Exercise: Run gatk HaplotypeCaller for mother, father and son by using a loop, and by using the arguments in the previous exercise. On top of that add the arguments --emit-ref-confidence GVCF and --bamoutput <phased.bam>.

Answer

cd ~/workdir

for sample in mother father son
do
  gatk HaplotypeCaller \
  --reference data/reference/Homo_sapiens.GRCh38.dna.chromosome.20.fa \
  --input bqsr/$sample.recal.bam \
  --output variants/$sample.HC.g.vcf \
  --bam-output variants/$sample.phased.bam \
  --intervals chr20:10018000-10220000 \
  --emit-ref-confidence GVCF
done

4. Combining GVCFs

Now that we have all three GVCFs of the mother, father and son, we can combine them into a database. We do this because it enables us to later add GVCFs (with the option --genomicsdb-update-workspace-path), and to efficiently combine them into a single vcf.

You can generate a GenomicsDB on our three samples like this:

cd ~/workdir

gatk GenomicsDBImport \
--variant variants/mother.HC.g.vcf \
--variant variants/father.HC.g.vcf \
--variant variants/son.HC.g.vcf \
--intervals chr20:10018000-10220000 \
--genomicsdb-workspace-path genomicsdb

Exercise: Run this command to generate the database.

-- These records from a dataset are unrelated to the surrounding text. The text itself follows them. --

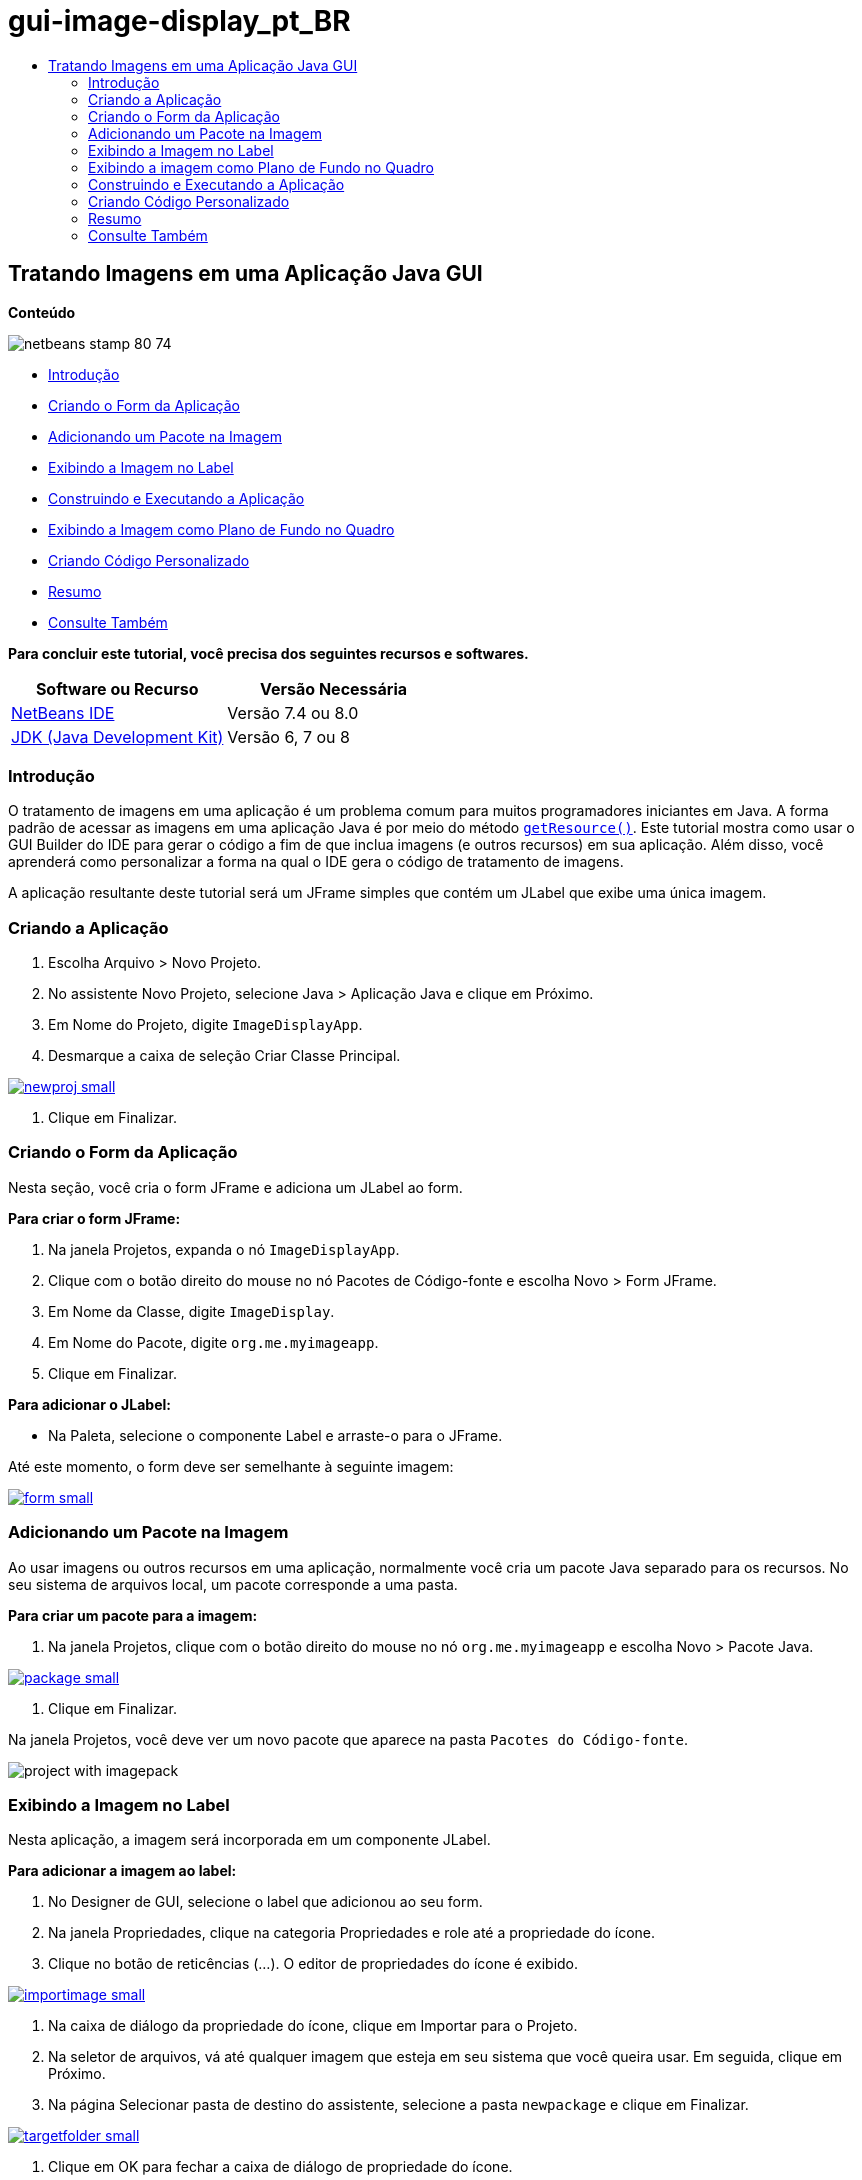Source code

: // 
//     Licensed to the Apache Software Foundation (ASF) under one
//     or more contributor license agreements.  See the NOTICE file
//     distributed with this work for additional information
//     regarding copyright ownership.  The ASF licenses this file
//     to you under the Apache License, Version 2.0 (the
//     "License"); you may not use this file except in compliance
//     with the License.  You may obtain a copy of the License at
// 
//       http://www.apache.org/licenses/LICENSE-2.0
// 
//     Unless required by applicable law or agreed to in writing,
//     software distributed under the License is distributed on an
//     "AS IS" BASIS, WITHOUT WARRANTIES OR CONDITIONS OF ANY
//     KIND, either express or implied.  See the License for the
//     specific language governing permissions and limitations
//     under the License.
//

= gui-image-display_pt_BR
:jbake-type: page
:jbake-tags: old-site, needs-review
:jbake-status: published
:keywords: Apache NetBeans  gui-image-display_pt_BR
:description: Apache NetBeans  gui-image-display_pt_BR
:toc: left
:toc-title:

== Tratando Imagens em uma Aplicação Java GUI

*Conteúdo*

image:netbeans-stamp-80-74.png[title="O conteúdo desta página se aplica ao NetBeans IDE 7.4 e 8.0"]

* link:#intro[Introdução]
* link:#form[Criando o Form da Aplicação]
* link:#package[Adicionando um Pacote na Imagem]
* link:#displaying[Exibindo a Imagem no Label]
* link:#building[Construindo e Executando a Aplicação]
* link:#background[Exibindo a Imagem como Plano de Fundo no Quadro]
* link:#custom[Criando Código Personalizado]
* link:#summary[Resumo]
* link:#seealso[Consulte Também]

*Para concluir este tutorial, você precisa dos seguintes recursos e softwares.*

|===
|Software ou Recurso |Versão Necessária 

|link:http://netbeans.org/downloads/[NetBeans IDE] |Versão 7.4 ou 8.0 

|link:http://www.oracle.com/technetwork/java/javase/downloads/index.html[JDK (Java Development Kit)] |Versão 6, 7 ou 8 
|===

=== Introdução

O tratamento de imagens em uma aplicação é um problema comum para muitos programadores iniciantes em Java. A forma padrão de acessar as imagens em uma aplicação Java é por meio do método `link:http://download.oracle.com/javase/6/docs/api/java/lang/ClassLoader.html#getResource(java.lang.String)[getResource()]`. Este tutorial mostra como usar o GUI Builder do IDE para gerar o código a fim de que inclua imagens (e outros recursos) em sua aplicação. Além disso, você aprenderá como personalizar a forma na qual o IDE gera o código de tratamento de imagens.

A aplicação resultante deste tutorial será um JFrame simples que contém um JLabel que exibe uma única imagem.

=== Criando a Aplicação

1. Escolha Arquivo > Novo Projeto.
2. No assistente Novo Projeto, selecione Java > Aplicação Java e clique em Próximo.
3. Em Nome do Projeto, digite `ImageDisplayApp`.
4. Desmarque a caixa de seleção Criar Classe Principal.

link:newproj.png[image:newproj-small.png[]]

5. Clique em Finalizar.

=== Criando o Form da Aplicação

Nesta seção, você cria o form JFrame e adiciona um JLabel ao form.

*Para criar o form JFrame:*

1. Na janela Projetos, expanda o nó `ImageDisplayApp`.
2. Clique com o botão direito do mouse no nó Pacotes de Código-fonte e escolha Novo > Form JFrame.
3. Em Nome da Classe, digite `ImageDisplay`.
4. Em Nome do Pacote, digite `org.me.myimageapp`.
5. Clique em Finalizar.

*Para adicionar o JLabel:*

* Na Paleta, selecione o componente Label e arraste-o para o JFrame.

Até este momento, o form deve ser semelhante à seguinte imagem:

link:form.png[image:form-small.png[]]

=== Adicionando um Pacote na Imagem

Ao usar imagens ou outros recursos em uma aplicação, normalmente você cria um pacote Java separado para os recursos. No seu sistema de arquivos local, um pacote corresponde a uma pasta.

*Para criar um pacote para a imagem:*

1. Na janela Projetos, clique com o botão direito do mouse no nó `org.me.myimageapp` e escolha Novo > Pacote Java.

link:package.png[image:package-small.png[]]

2. Clique em Finalizar.

Na janela Projetos, você deve ver um novo pacote que aparece na pasta `Pacotes do Código-fonte`.

image:project-with-imagepack.png[]

=== Exibindo a Imagem no Label

Nesta aplicação, a imagem será incorporada em um componente JLabel.

*Para adicionar a imagem ao label:*

1. No Designer de GUI, selecione o label que adicionou ao seu form.
2. Na janela Propriedades, clique na categoria Propriedades e role até a propriedade do ícone.
3. Clique no botão de reticências (...).
O editor de propriedades do ícone é exibido.

link:importimage.png[image:importimage-small.png[]]

4. Na caixa de diálogo da propriedade do ícone, clique em Importar para o Projeto.
5. Na seletor de arquivos, vá até qualquer imagem que esteja em seu sistema que você queira usar. Em seguida, clique em Próximo.
6. Na página Selecionar pasta de destino do assistente, selecione a pasta `newpackage` e clique em Finalizar.

link:targetfolder.png[image:targetfolder-small.png[]]

7. Clique em OK para fechar a caixa de diálogo de propriedade do ícone.

Após clicar em OK, o IDE faz o seguinte:

* Copia a imagem para seu projeto. Portanto, quando você constrói e distribui a aplicação, a imagem é incluída no arquivo JAR distribuível.
* Gera o código na classe ImageDisplay para acessar a imagem.
* Exibe a sua imagem no label na view Design do seu form.

link:label-added.png[image:label-added-small.png[]]

Neste momento, você pode realizar alguns procedimentos simples para melhorar a aparência do form, como:

* Na janela Propriedades, selecione a propriedade `text` e delete `jLabel1`. Tal valor foi gerado pelo GUI Builder para exibir o texto do label. No entanto, você está usando o label para exibir uma imagem em vez do texto, de modo que o texto não seja necessário.
* Arraste o `jLabel1` para o centro do form.

link:centered.png[image:centered-small.png[]]

*Para exibir o código gerado:*

1. No Designer do GUI, clique no botão Código-fonte. (Selecione Exibir > Barra de Ferramentas Editor de Código-fonte do menu principal se o botão Código-fonte estiver oculto.)
2. Role até linha que diz Código Gerado.
3. Clique no sinal de mais (+) à esquerda da linha Código Gerado para exibir o código que o Designer de GUI gerou.

A linha-chave é a seguinte:

[source,java]
----

jLabel1.setIcon(new javax.swing.ImageIcon(getClass().getResource("/org/me/myimageapp/newpackage/image.png"))); // NOI18N
----

Visto que você usou o editor de propriedades da propriedade do `Ícone` do `jLabel1`, o IDE gerou o método `setIcon`. O parâmetro de tal método contém uma chamada ao método `link:http://download.oracle.com/javase/6/docs/api/java/lang/ClassLoader.html#getResource(java.lang.String)[getResource()]` em uma classe anônima interna de `ImageIcon`. Observe que o caminho gerado da imagem correspondente à sua localização na estrutura de pacote da aplicação.

*Observações:*

* Se você usar a opção Imagem Externa no editor de propriedades do ícone, o IDE gerará um caminho absoluto para a imagem em vez de copiar a imagem no seu projeto. Portanto, a imagem seria exibida ao executar a aplicação no sistema, mas possivelmente não seria exibida ao executar a aplicação em outro sistema.
* O método `getResource` também é útil para acessar outros tipos de recursos, como arquivos de texto que contêm dados que a aplicação talvez precise usar.

*Para registrar handlers de evento para eventos do mouse no JLabel:*

Na View Design, clique com o botão direito do mouse em JLabel e escolha Eventos > Mouse > mouseClicked/mousePressed/mouseReleased no menu pop-up.
Um handler de evento é gerado para o evento correspondente.

*Observação:* você pode obter coordenadas do mouse (por exemplo, a localização de um clique do mouse) no handler de evento usando os métodos `event.getPoint()`, `event.getX()` ou `event.getY()`. Consulte link:http://docs.oracle.com/javase/1.4.2/docs/api/java/awt/event/MouseEvent.html[Classe MouseEvent] para obter detalhes.

=== Exibindo a imagem como Plano de Fundo no Quadro

Não há nenhum suporte direto para uma imagem de segundo plano do JFrame no GUI Builder, já que não há nenhum suporte direto para uma imagem de segundo plano do JFrame no Swing.
De qualquer forma, há diversas formas indiretas de atingir tal objetivo. Nesta aplicação, o JLabel com a imagem será embutido dentro do componente JFrame, enquanto que um JPanel transparente será colocado sobre o JLabel e usado como o principal de todos os componentes.

*Para adicionar um JPanel transparente na JFrame com a imagem:*

1. Escolha Arquivo > Novo Projeto.
2. No assistente Novo Projeto, selecione Java > Aplicação Java e clique em Próximo.
3. Em Nome do Projeto, digite `BackgroundImageApp`.
4. Desmarque a caixa de seleção Criar Classe Principal.

link:prj.png[image:prj-small.png[]]

5. Clique em Finalizar.
6. Na janela Projetos, expanda o nó `BackgroundImageApp`.
7. Clique com o botão direito do mouse no nó Pacotes de Código-fonte e escolha Novo > Form JFrame.
8. Em Nome da Classe, digite `ImageDisplay`.
9. Em Nome do Pacote, digite `org.me.mybackgroundapp`.

link:newjframe.png[image:newjframe-small.png[]]

10. Clique em Finalizar.
11. Na view Design, clique com o botão direito do mouse em JFrame e selecione Definir Layout > Layout do Conjunto de Grades no menu pop-up.
12. Clique com o botão direito do mouse em JFrame e selecione Adicionar da Paleta > Contêineres Swing > Painel no menu pop-up.
13. Na janela Propriedades, desmarque a propriedade `opaque` do jPanel.
14. Clique com o botão direito do mouse em JFrame e selecione Adicionar da Paleta > Controles do Swing > Label no menu pop-up.
15. Na janela Projetos, clique com o botão direito do mouse no nó `org.me.mybackgroundapp` e escolha Novo > Pacote Java.
16. Clique em Finalizar. Um novo pacote é adicionado.
17. No Designer de GUI, selecione o label que adicionou ao seu form.
18. Na janela Propriedades, clique na categoria Propriedades e role até a propriedade do ícone.
19. Clique no botão de reticências (...).
20. Na caixa de diálogo da propriedade do ícone, clique em Importar para o Projeto.
21. Na seletor de arquivos, vá até qualquer imagem que esteja em seu sistema que você queira usar. Em seguida, clique em Próximo.
22. Na página Selecionar Pasta de Destino do assistente, selecione a pasta de recursos `newpackage` e clique em Finalizar.

link:targetfolder.png[image:targetfolder-small.png[]]

23. Clique em OK para fechar a caixa de diálogo de propriedade do ícone.
24. No navegador, clique com o botão direito do mouse em jPanel e escolha Propriedades no menu pop-up.
25. Na caixa de dialogo Propriedades, defina as propriedades `Grid X`, `Grid Y`, `Weight X` e `Weight Y` como `1` e a propriedade `Fill` como `Both`.

link:panelprops.png[image:panelprops-small.png[]]

26. Clique em Fechar.
27. Repita as etapas 24 e 25 para o jLabel.
28. Na caixa de diálogo Propriedades, selecione a propriedade `text` e delete `jLabel1`.

link:labelprops.png[image:labelprops-small.png[]]

O segundo plano está pronto. Agora você pode arrastar um jLabel e um jTextField ao jPanel a partir da Paleta, por exemplo. Ambos serão exibidos sobre a imagem de segundo plano.

image:background.png[]

*Observação:* a vantagem da solução descrita é que a imagem de segundo plano é mostrada no período do projeto e no runtime.

=== Construindo e Executando a Aplicação

Agora que gerou o código para acessar e exibir a imagem, você pode construir e executar a aplicação para certificar-se de que a imagem está sendo acessada.

Você precisa, primeiro, definir a classe principal do projeto. Quando você define a classe principal, o IDE sabe quais classes executar quando o projeto é executado. Além disso, isso garante que o elemento `Main-Class` no arquivo JAR do projeto seja gerado quando você construir a aplicação.

*Para definir a classe principal do projeto:*

1. Clique com o botão direito do mouse no nó do projeto ImageDisplayApp e escolha Propriedades.
2. Na caixa de diálogo Propriedades do projeto, selecione a categoria Executar.
3. Clique no botão Procurar ao lado do campo Classe Principal. Depois selecione a classe `org.me.myimageapp.ImageDisplay`.

link:mainclass.png[image:mainclass-small.png[]]

4. Clique no botão Selecionar Classe Principal.
5. Clique em OK para fechar a caixa de diálogo Propriedades do Projeto.

*Para construir o projeto:*

* Escolha Executar > Limpar &amp; Criar Projeto (_project_name_) na barra de ferramentas principal.

Você pode exibir os produtos construídos da aplicação na janela Arquivos. A pasta `build` contém a classe compilada. A pasta `dist` contém um arquivo JAR executável que contém a classe compilada e a imagem.

image:files.png[]

*Para executar o projeto:*

* Escolha Executar > Executar Projeto (_project_name_) na barra de ferramentas principal.

=== Criando Código Personalizado

Em muitas aplicações, a imagem exibida não é determinada estaticamente como neste exemplo. Por exemplo, a imagem a ser exibida pode ser determinada por algo no qual o usuário clica.

Se precisar escolher a imagem a ser exibida programaticamente, você pode escrever seu próprio código personalizado para acessar e exibir recursos. O IDE impede que você escreva o código diretamente nos "blocos protegidos" da view Código-fonte que contém o código gerado pelo GUI Builder. No entanto, você pode inserir o código nos blocos protegidos usando os editores de propriedades que podem ser acessados na janela Propriedades. Ao usar os editores de propriedades desta forma, você garante que o código personalizado não se perda ao fazer alterações de design no GUI Builder.

*Por exemplo, para escrever o código personalizado de uma propriedade `icon` do JLabel:*

1. Selecione JLabel na View Design ou na janela Navegador.
2. Na janela Propriedades, clique no botão de reticências (...) ao lado da propriedade `icon`.
3. Na lista drop-down da parte superior da caixa de diálogo, selecione a opção Código Personalizado.

link:custom-code.png[image:custom-code-small.png[]]

A opção Código Personalizado deste editor de propriedades permite que você mesmo preencha o parâmetro do método `setIcon`. Você pode preencher este parâmetro com a lógica necessária ou com uma chamada a um método diferente que você escreveu em outro lugar na classe.

link:custom-view.png[image:custom-view-small.png[]]

=== Resumo

Este tutorial mostrou como acessar imagens de uma aplicação que você criou no NetBeans IDE. O tratamento de imagens é abordado posteriormente no Tutorial do Java.

*Observação:* o exemplo oferecido neste tutorial é muito semelhante ao primeiro exemplo na link:http://java.sun.com/docs/books/tutorial/uiswing/components/icon.html[seção Como Usar Ícones] do Tutorial do Java. A diferença é que o código gerado neste tutorial usa o método `link:http://download.oracle.com/javase/6/docs/api/javax/swing/JLabel.html#setIcon(javax.swing.Icon)[setIcon]` do `link:http://download.oracle.com/javase/6/docs/api/javax/swing/JLabel.html[JLabel]` para aplicar o ícone no label. No exemplo do Tutorial do Java, o ícone é aplicado no label ao ser passado pelo seu construtor.

link:/about/contact_form.html?to=3&subject=Feedback:%20Handling%20Images%20in%20a%20GUI%20Application[Enviar Feedback neste Tutorial]


=== Consulte Também

* link:gui-functionality.html[Introdução à Construção de GUIs]
* link:quickstart-gui.html[Projetando uma GUI Swing no NetBeans IDE]
* link:../../trails/matisse.html[Trilha de Aprendizado das Aplicações de GUI do Java]
* link:../../trails/java-se.html[Trilha de Aprendizado do Desenvolvimento Geral em Java]
* link:http://wiki.netbeans.org/NetBeansUserFAQ#GUI_Editor_.28Matisse.29[GUI Builder - Perguntas Frequentes]
* link:http://www.oracle.com/pls/topic/lookup?ctx=nb8000&id=NBDAG920[Implementando GUIs de Java] em _Desenvolvendo Aplicações com o NetBeans IDE_

NOTE: This document was automatically converted to the AsciiDoc format on 2018-03-13, and needs to be reviewed.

You can retrieve the combined vcf from the database with gatk GenotypeGVCFs.

gatk GenotypeGVCFs \
--reference data/reference/Homo_sapiens.GRCh38.dna.chromosome.20.fa \
--variant gendb://genomicsdb \
--intervals chr20:10018000-10220000 \
--output variants/trio.vcf

Exercise: Run this command to generate the combined vcf.